Check each line of the data below for the word "none", then extract the ones that have it.

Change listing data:

═══

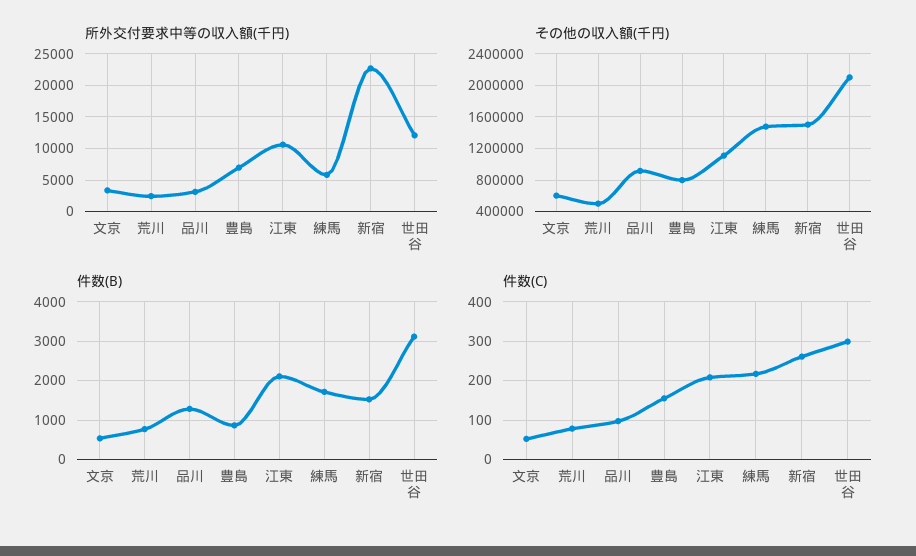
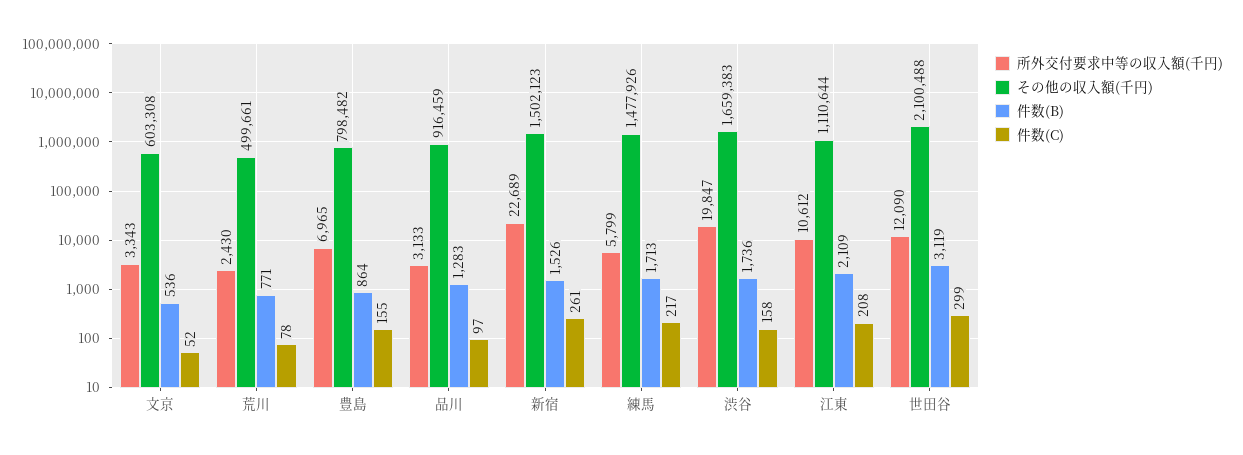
所外交付要求中等の収入額(千円), 渋谷: none -> 19847
その他の収入額(千円), 渋谷: none -> 1659383
件数(B), 渋谷: none -> 1736
件数(C), 渋谷: none -> 158

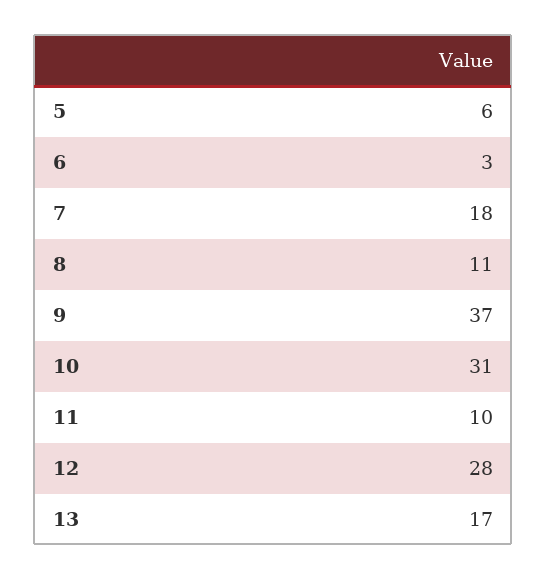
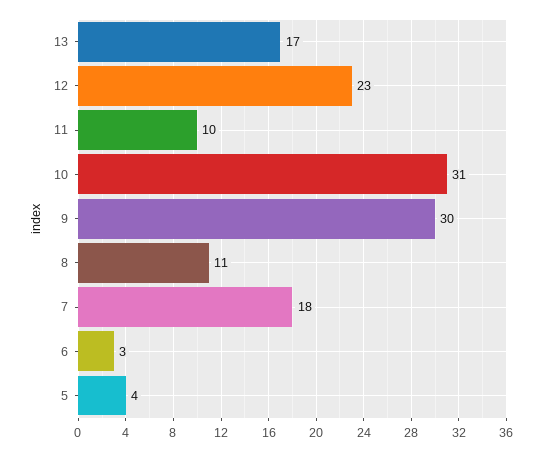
5: 6 -> 4
9: 37 -> 30
12: 28 -> 23

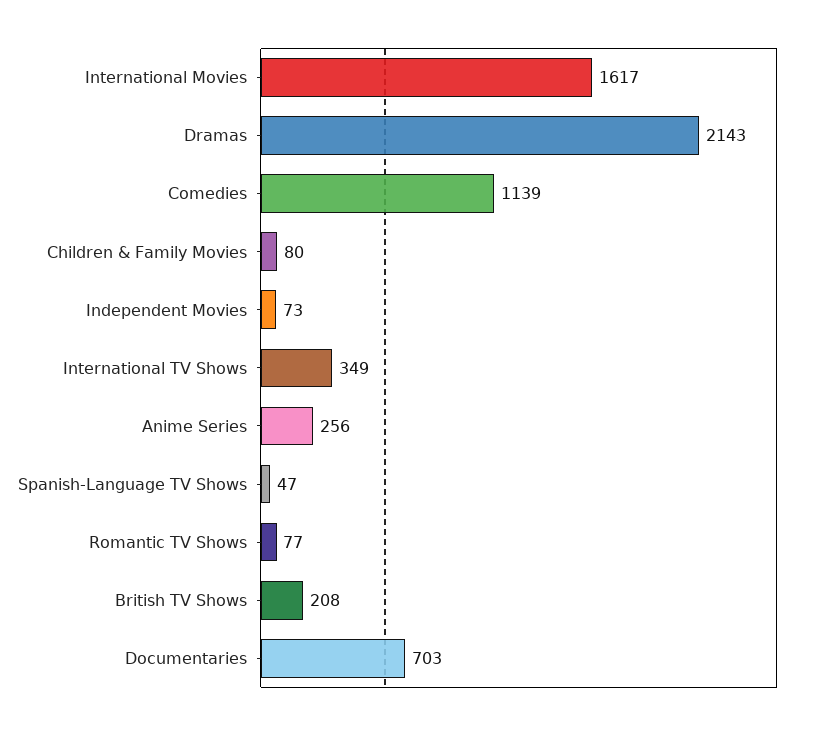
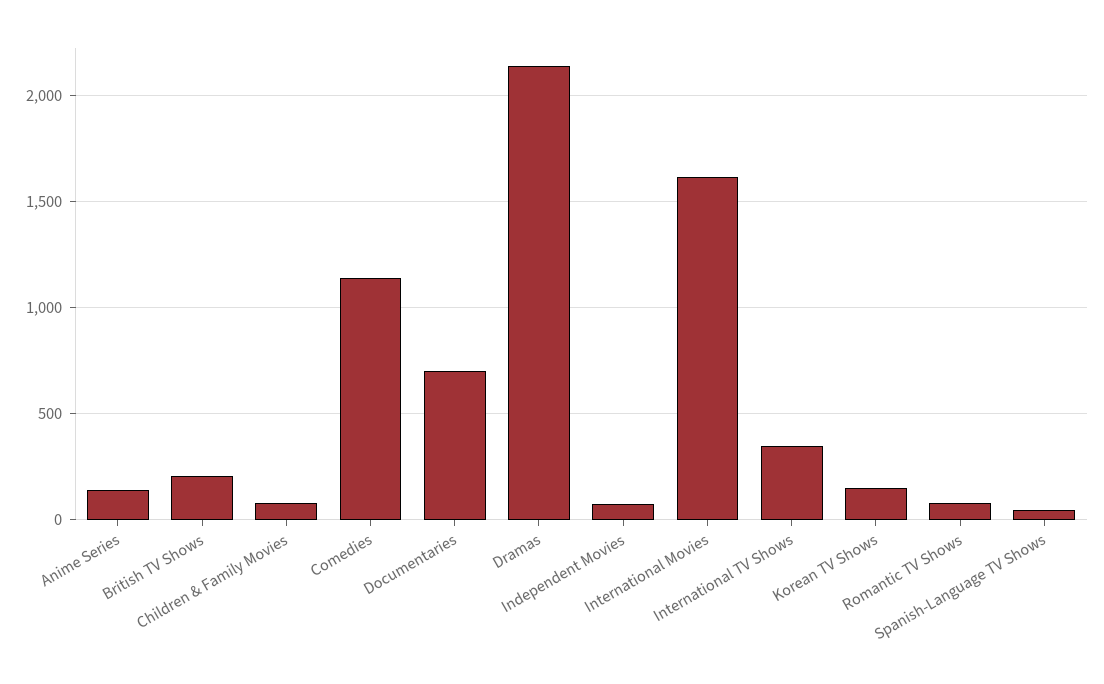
Anime Series: 256 -> 150
Korean TV Shows: none -> 150

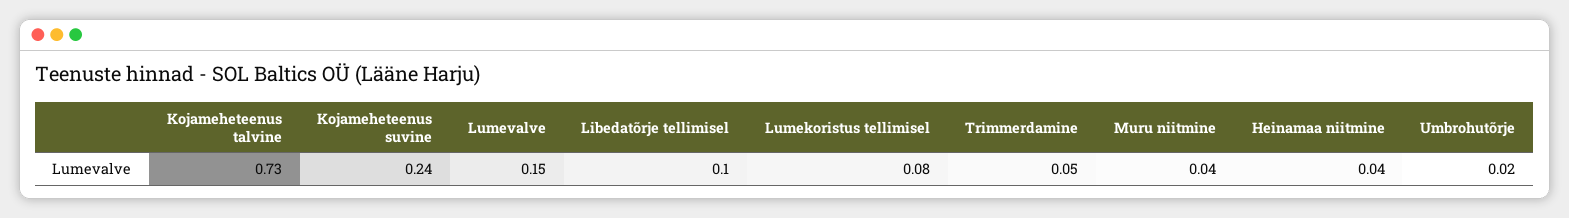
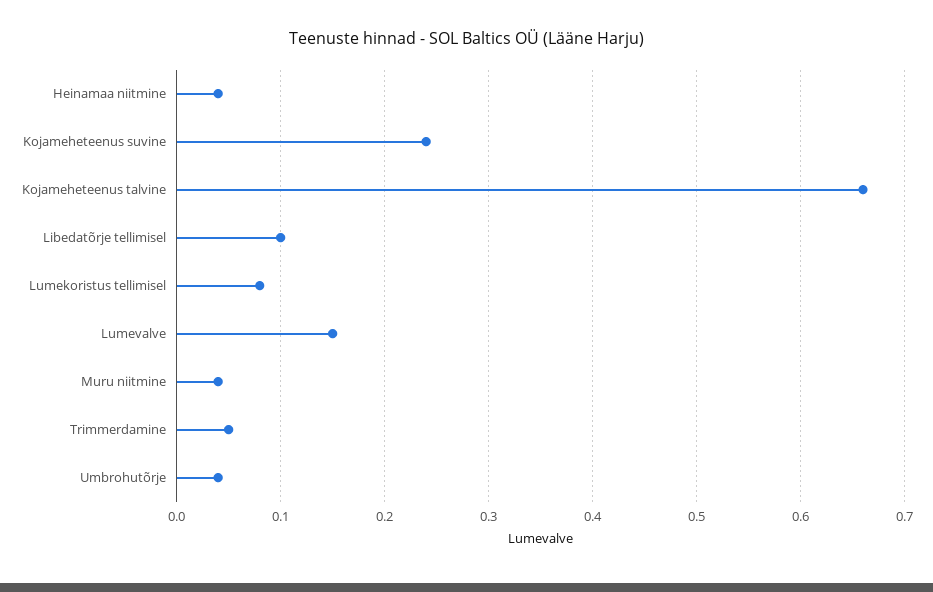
Kojameheteenus talvine: 0.73 -> 0.66
Umbrohutõrje: 0.02 -> 0.04

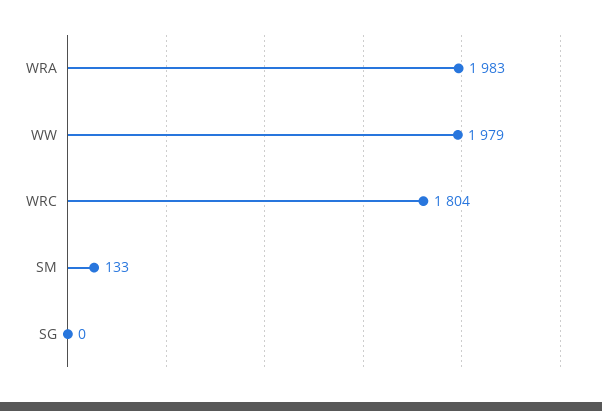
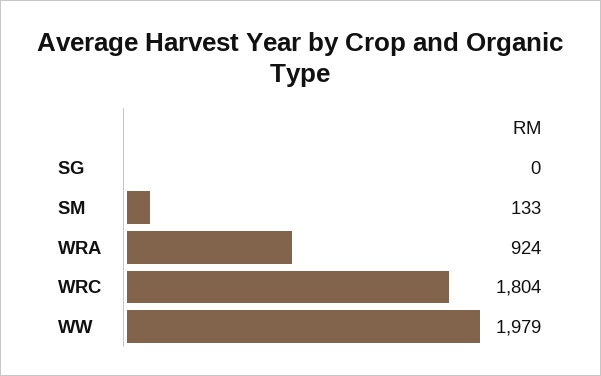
WRA: 1983 -> 924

═══

● Finished task:
所外交付要求中等の収入額(千円), 渋谷: none -> 19847
その他の収入額(千円), 渋谷: none -> 1659383
件数(B), 渋谷: none -> 1736
件数(C), 渋谷: none -> 158
Korean TV Shows: none -> 150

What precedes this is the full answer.